_PROMPT_. Reproduce verbatim the lines from the line that contains "Page size: 1500x844." through the line that contains "list The ‘Desembarco’", including both of those lines, and nothing else.

_RECORDS FOR THE TASK_.
--- begin ---

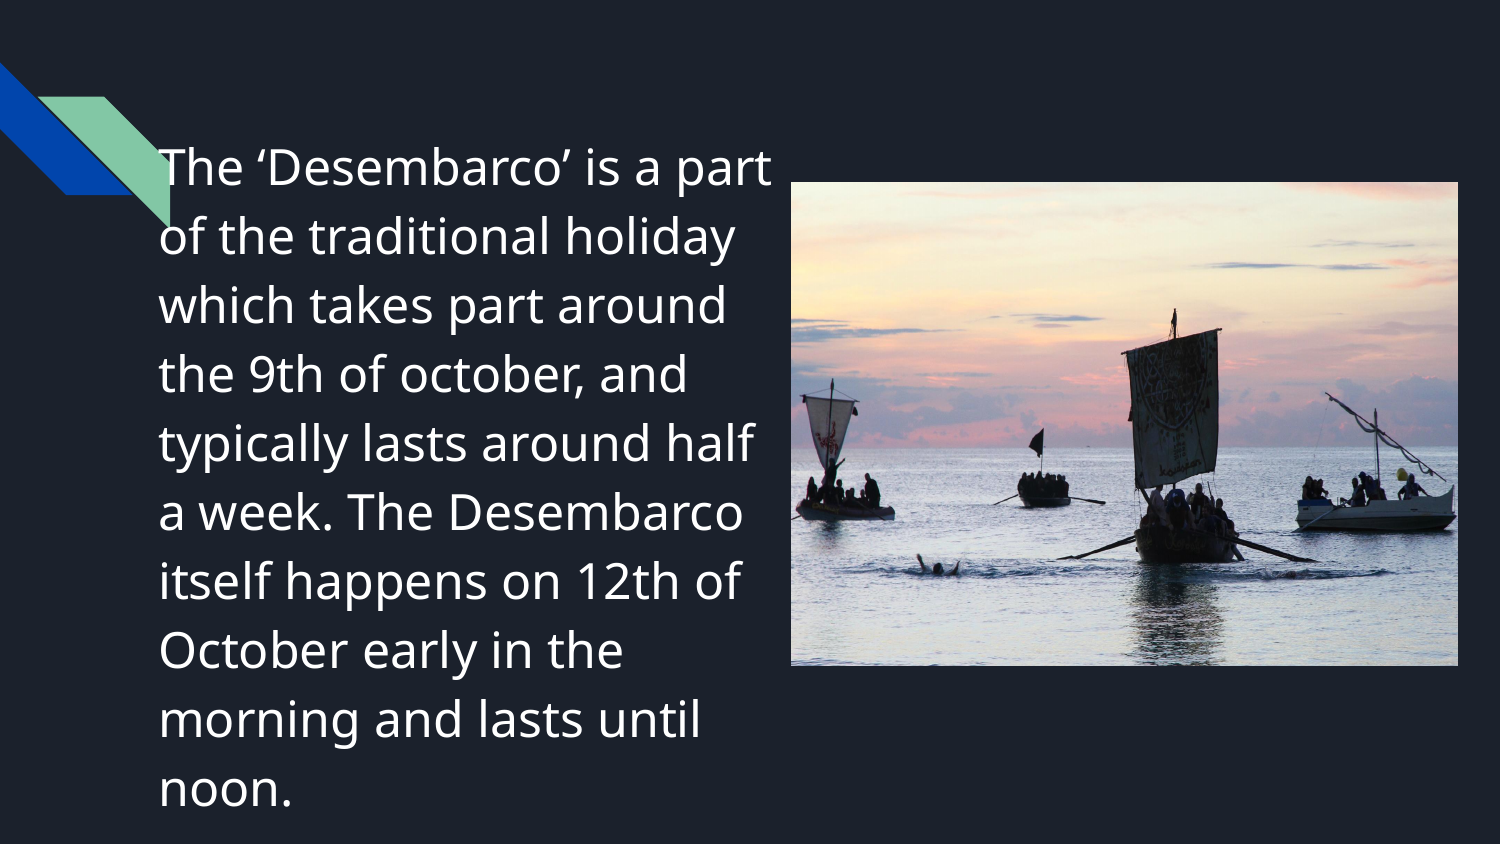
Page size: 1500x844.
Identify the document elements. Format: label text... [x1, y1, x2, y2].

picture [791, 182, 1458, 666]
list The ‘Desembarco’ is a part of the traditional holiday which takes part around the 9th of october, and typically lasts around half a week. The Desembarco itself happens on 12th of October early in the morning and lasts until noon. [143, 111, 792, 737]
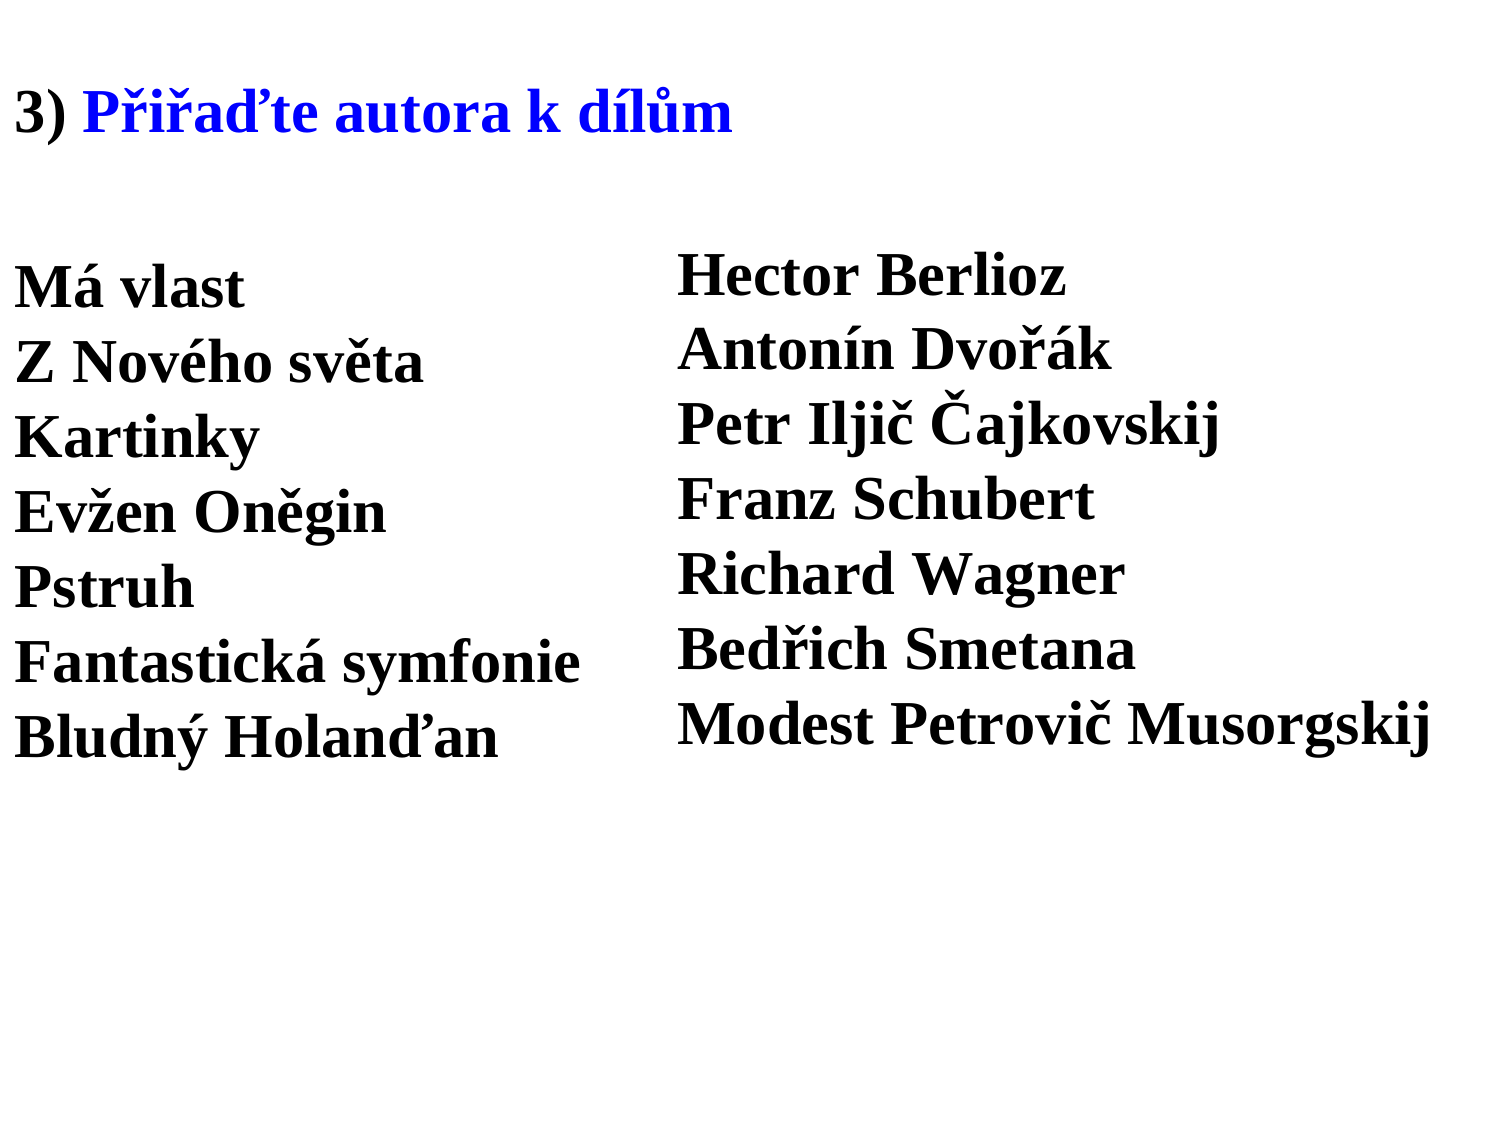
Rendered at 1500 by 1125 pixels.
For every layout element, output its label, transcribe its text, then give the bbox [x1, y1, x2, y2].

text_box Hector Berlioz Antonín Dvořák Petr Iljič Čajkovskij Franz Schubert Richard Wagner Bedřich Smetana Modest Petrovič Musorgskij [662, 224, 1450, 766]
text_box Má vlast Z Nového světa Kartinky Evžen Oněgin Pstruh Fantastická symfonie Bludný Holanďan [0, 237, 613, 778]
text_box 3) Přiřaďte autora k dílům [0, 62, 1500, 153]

--- end ---
--- begin ---

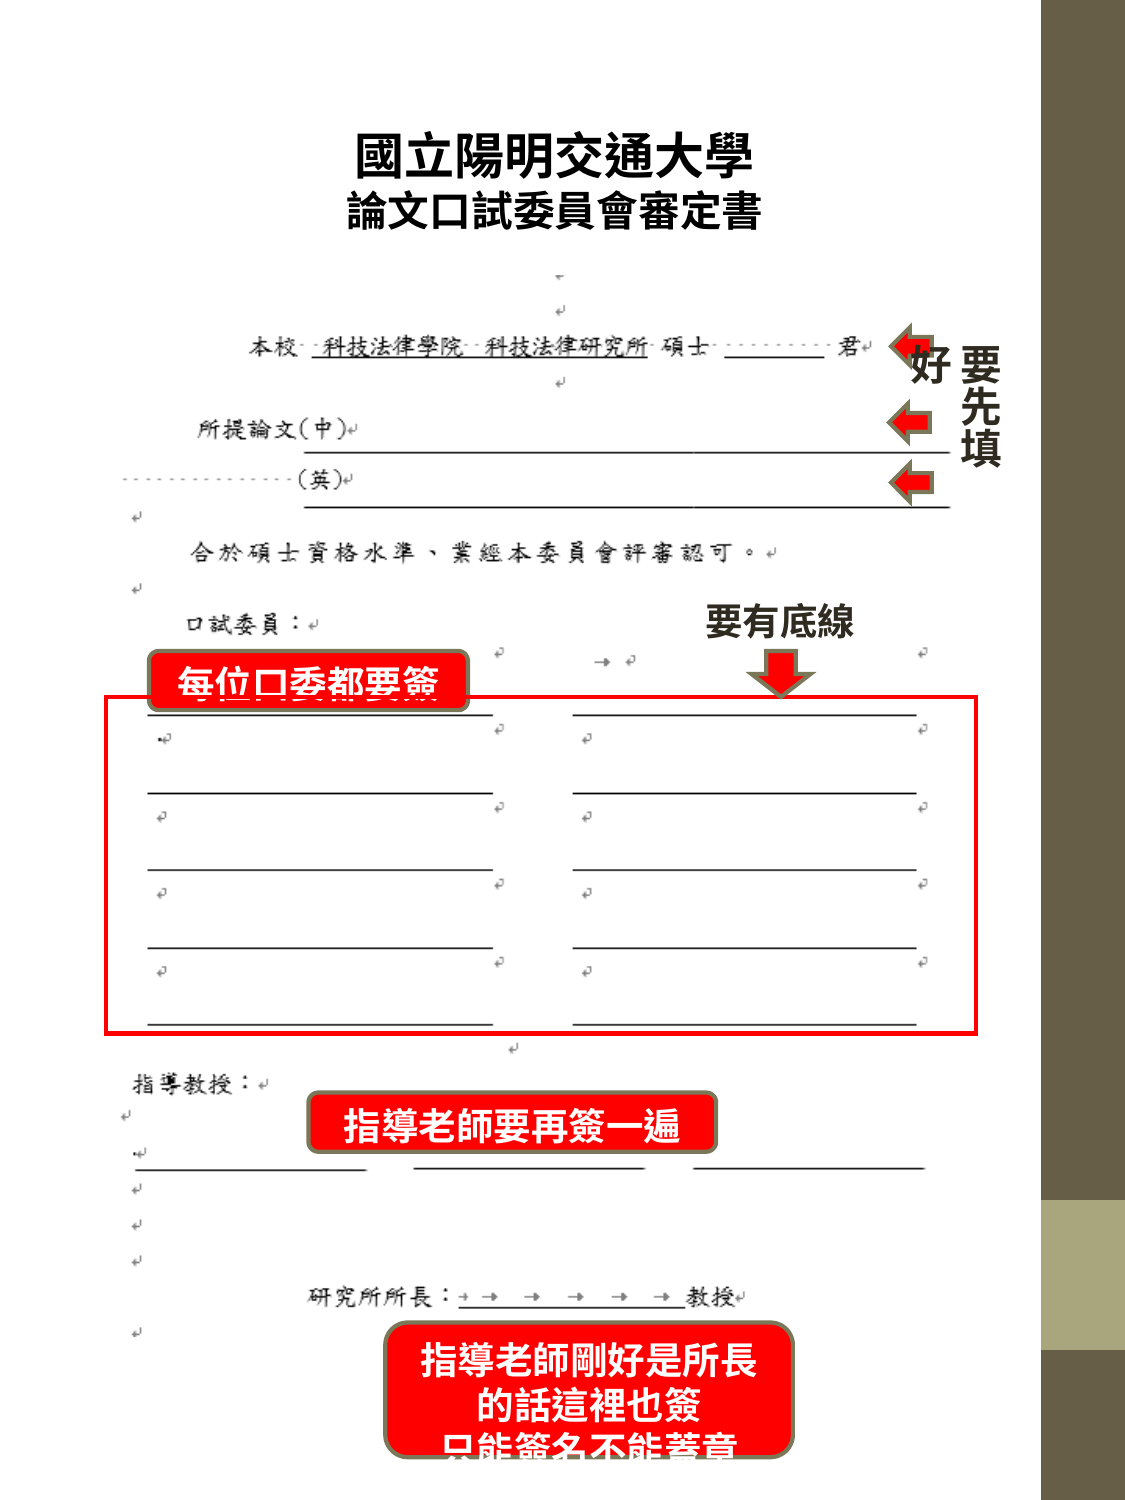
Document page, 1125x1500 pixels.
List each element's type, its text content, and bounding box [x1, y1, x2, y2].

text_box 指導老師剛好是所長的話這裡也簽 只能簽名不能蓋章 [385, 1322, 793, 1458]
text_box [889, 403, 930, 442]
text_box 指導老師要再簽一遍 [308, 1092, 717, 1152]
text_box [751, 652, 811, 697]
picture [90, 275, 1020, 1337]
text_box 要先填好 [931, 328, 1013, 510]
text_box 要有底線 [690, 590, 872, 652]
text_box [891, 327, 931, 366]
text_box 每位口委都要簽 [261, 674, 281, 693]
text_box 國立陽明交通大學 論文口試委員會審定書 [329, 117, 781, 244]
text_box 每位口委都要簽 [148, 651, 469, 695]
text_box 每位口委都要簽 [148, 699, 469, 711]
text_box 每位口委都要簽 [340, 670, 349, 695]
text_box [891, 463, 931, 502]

--- end ---
--- begin ---

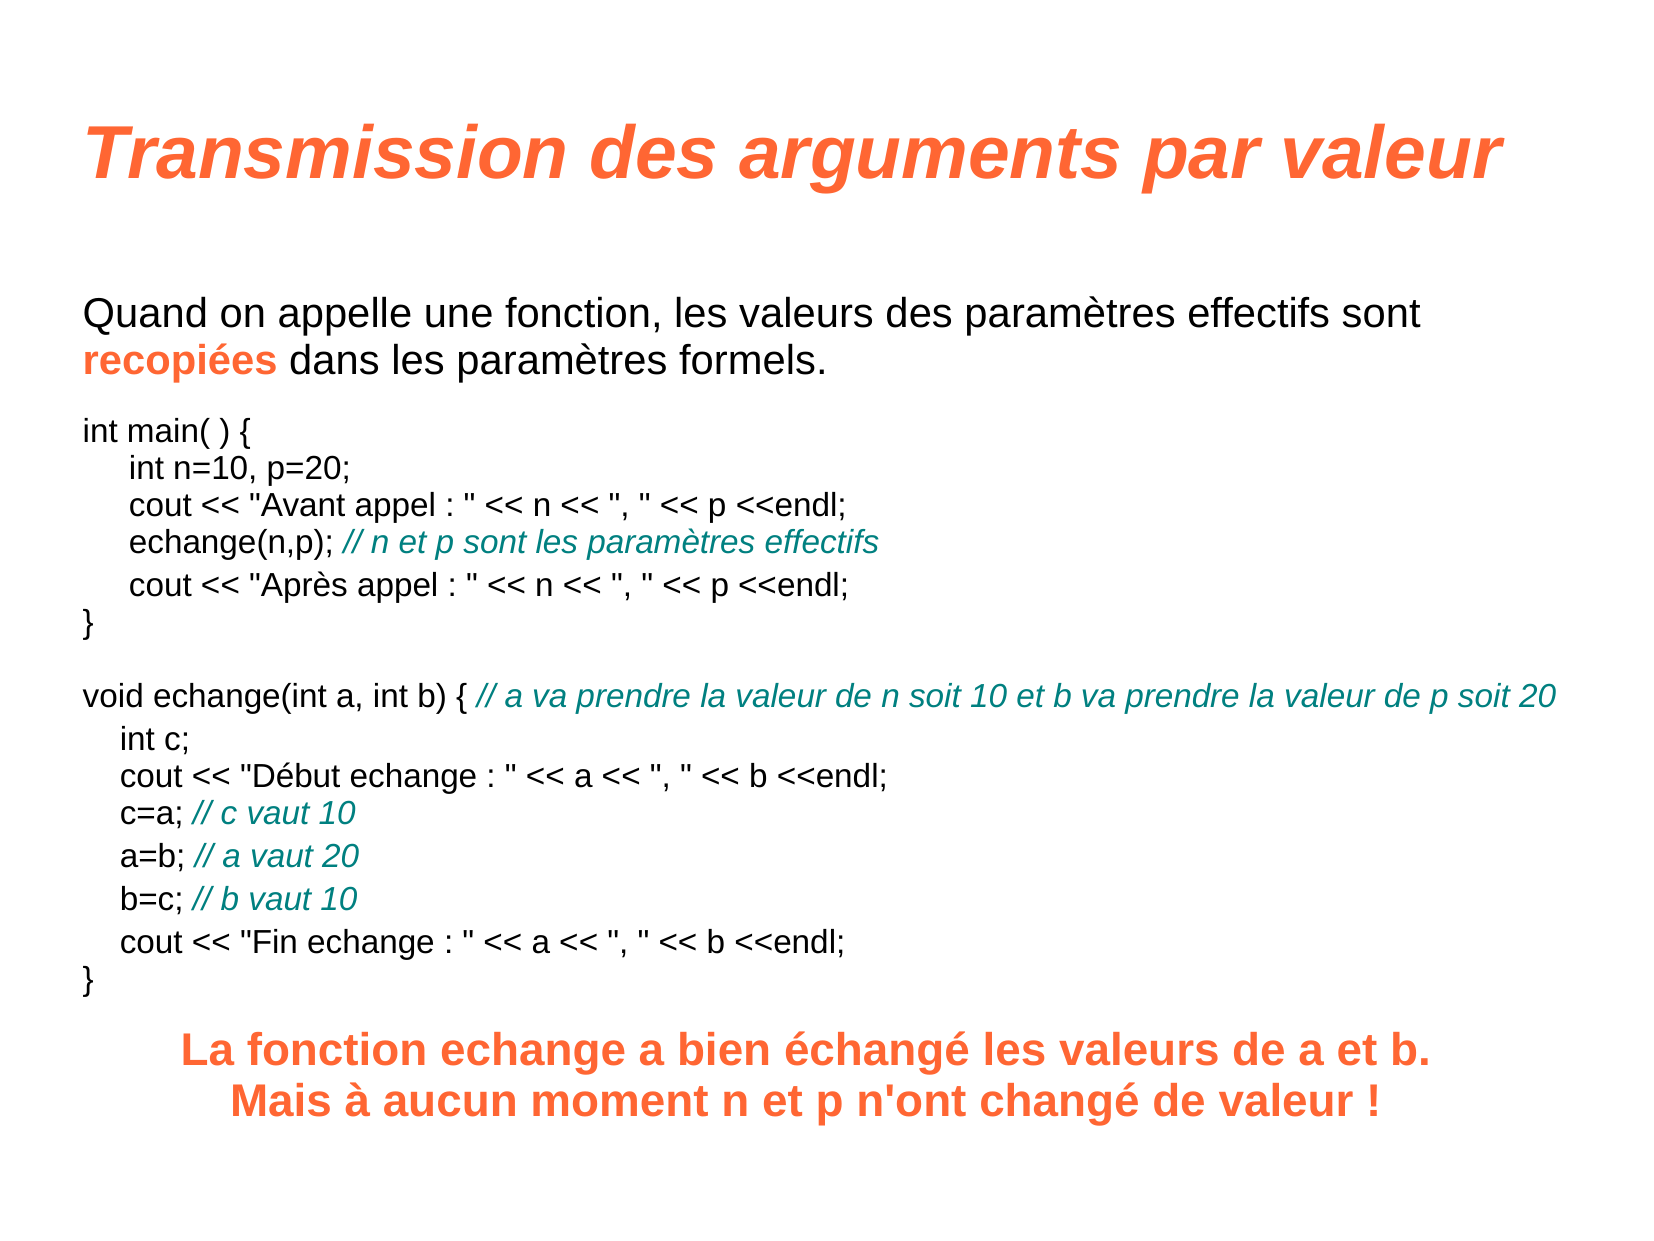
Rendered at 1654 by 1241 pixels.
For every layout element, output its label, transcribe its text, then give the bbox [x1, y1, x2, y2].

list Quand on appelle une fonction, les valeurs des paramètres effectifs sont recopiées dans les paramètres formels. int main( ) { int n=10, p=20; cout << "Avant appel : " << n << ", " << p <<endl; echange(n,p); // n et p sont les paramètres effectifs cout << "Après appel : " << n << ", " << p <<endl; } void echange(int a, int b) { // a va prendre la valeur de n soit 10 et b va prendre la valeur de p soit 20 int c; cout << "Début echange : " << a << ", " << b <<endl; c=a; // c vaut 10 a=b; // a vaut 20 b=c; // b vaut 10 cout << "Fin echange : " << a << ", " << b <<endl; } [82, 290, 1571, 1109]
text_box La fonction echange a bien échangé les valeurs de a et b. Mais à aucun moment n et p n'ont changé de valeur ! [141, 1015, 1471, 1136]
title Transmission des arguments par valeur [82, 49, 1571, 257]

--- end ---

_RESPONSE FOR THIS EXERCISE_.
Page size: 1500x844.
Identify the document elements. Format: label text... [x1, y1, x2, y2].

picture [791, 182, 1458, 666]
list The ‘Desembarco’ is a part of the traditional holiday which takes part around the 9th of october, and typically lasts around half a week. The Desembarco itself happens on 12th of October early in the morning and lasts until noon. [143, 111, 792, 737]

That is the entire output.